The Port of Grays Harbor is about 72 kilometers (42 miles) north of the Columbia River. Grays Harbor is an estuarine bay on Washington's Pacific Coast fed by the Chehalis, Hoquiam, and Humptulips Rivers. The Port of Grays Harbor is located within the City of Aberdeen about 1.3 nautical miles (2 kilometers or 1.2 miles southeast) from Hoaquim Harbor. The Port of Grays Harbor is about 130 kilometers (82 miles) southwest of the Port of Seattle. The Port of Grays Harbor is separated from the Pacific Ocean by two low peninsulas with a three-kilometer (two-mile) opening to the bay. The Port of Grays Harbor is about five kilometers (three miles) east of the Grays Harbor National Wildlife Refuge, a 600-hectare area of salt marsh, intertidal mudflats, and uplands.

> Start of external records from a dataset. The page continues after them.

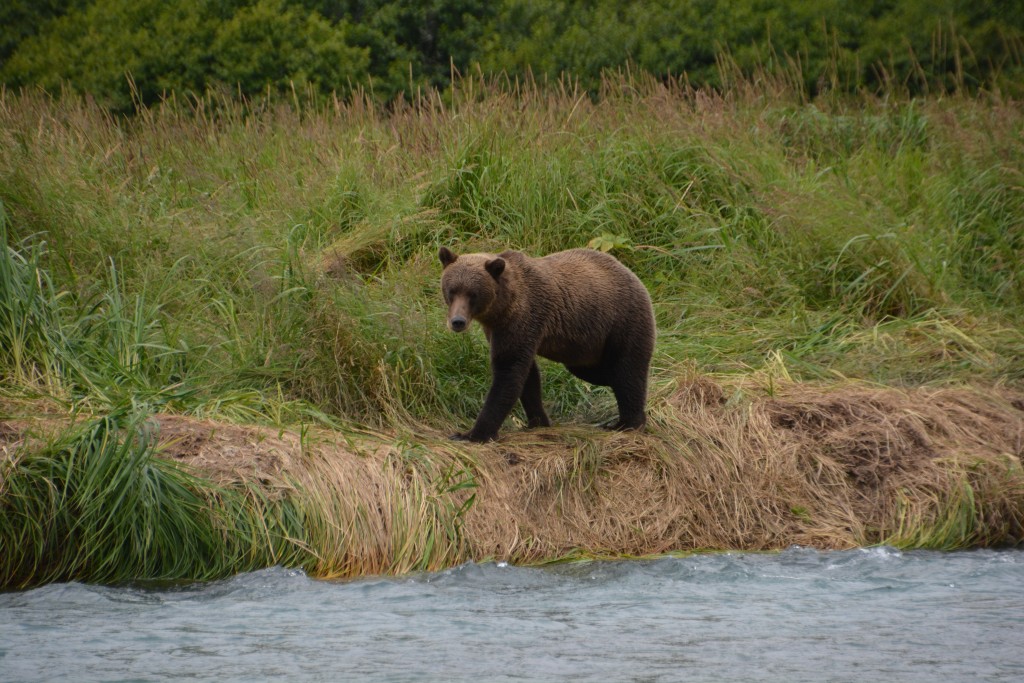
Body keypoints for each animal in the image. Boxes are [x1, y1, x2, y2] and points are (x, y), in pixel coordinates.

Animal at [436, 245, 651, 444]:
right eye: (452, 291)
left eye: (473, 294)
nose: (457, 321)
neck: (502, 308)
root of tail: (632, 273)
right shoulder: (499, 330)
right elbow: (528, 377)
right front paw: (538, 421)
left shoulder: (523, 319)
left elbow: (508, 372)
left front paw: (471, 434)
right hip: (584, 348)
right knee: (600, 372)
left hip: (622, 322)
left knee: (628, 372)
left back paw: (627, 423)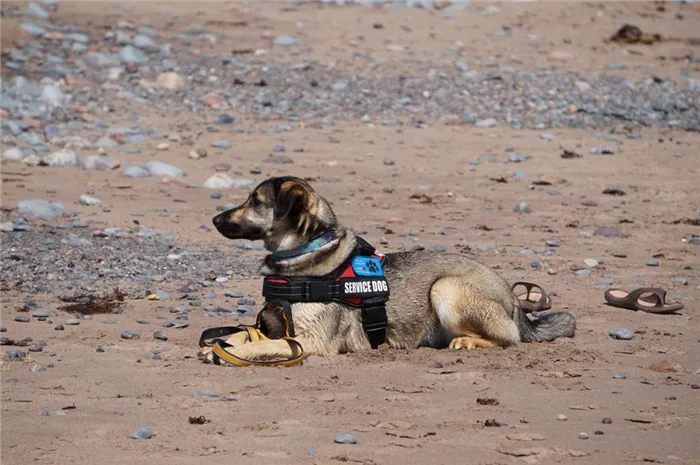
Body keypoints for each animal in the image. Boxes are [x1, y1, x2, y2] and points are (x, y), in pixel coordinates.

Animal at [200, 175, 576, 362]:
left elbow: (262, 345)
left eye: (256, 201)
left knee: (509, 338)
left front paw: (231, 352)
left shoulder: (311, 341)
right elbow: (244, 333)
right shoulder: (275, 325)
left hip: (447, 288)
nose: (214, 219)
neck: (306, 254)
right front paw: (221, 342)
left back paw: (468, 343)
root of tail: (515, 303)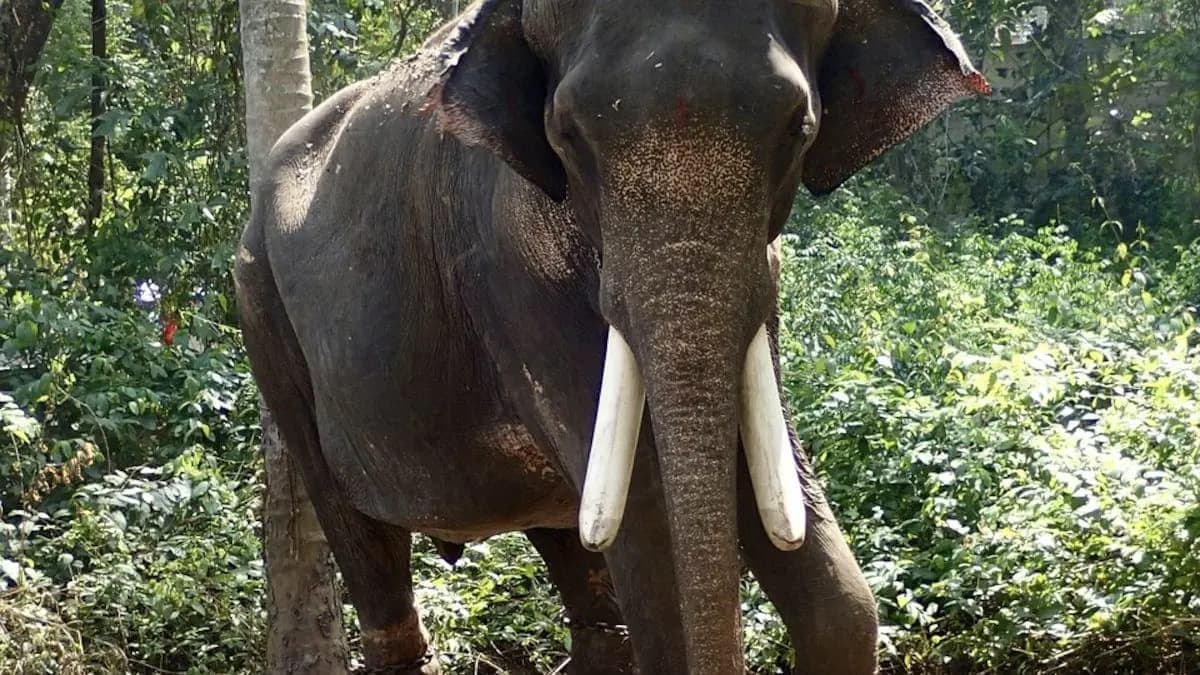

Before Europeans settled in the Port of Grays Harbor area, two groups of Salish-speaking people lived on the Chehalis River: the Upper and Lower Chehalis. The Chehalis depended on the salmon and other resources of the river. They lived in long houses and thrived on the abundant natural resources of the area.
In 1860, the Chehalis were settled on today's 1.9-hectare Chehalis Indian Reservation about 54 kilometers (34 miles) southeast of the Port of Grays Harbor on the Chehalis River. The Confederated Tribes of the Chehalis Reservation is a federally-recognized tribe that thrives on tribal businesses like their Lucky Eagle Casino and Eagles Landing Hotel.
In 1792, Captain Robert Gray entered Grays Harbor during one of his fur-trading voyages in the Pacific Northwest. White settlers came to the future Port of Grays Harbor area in the 1870s. The first settlers were loggers from the East and Midwest United States seeking resources for the lumber industry. Other early settlers included Scandinavians and Finns.
The economic center of Grays Harbor is the City of Aberdeen. Incorporated in 1890, Aberdeen is home to almost 17 thousand people. The first sawmill was built in 1894, and a spur of the Northern Pacific Railroad was completed in 1895. By the 1900s, Aberdeen was well known for its saloons, gambling halls, and cat houses. Nicknamed "The Hellhole of the Pacific" and "The Port of Missing Men," it had a high murder rate. During the Great Depression, many of the city's sawmills closed, and those that remained hired immigrants to maintain low-wage costs. By the 1970s, most of the area's timber had been logged, and the last of the sawmills closed in the 1980s.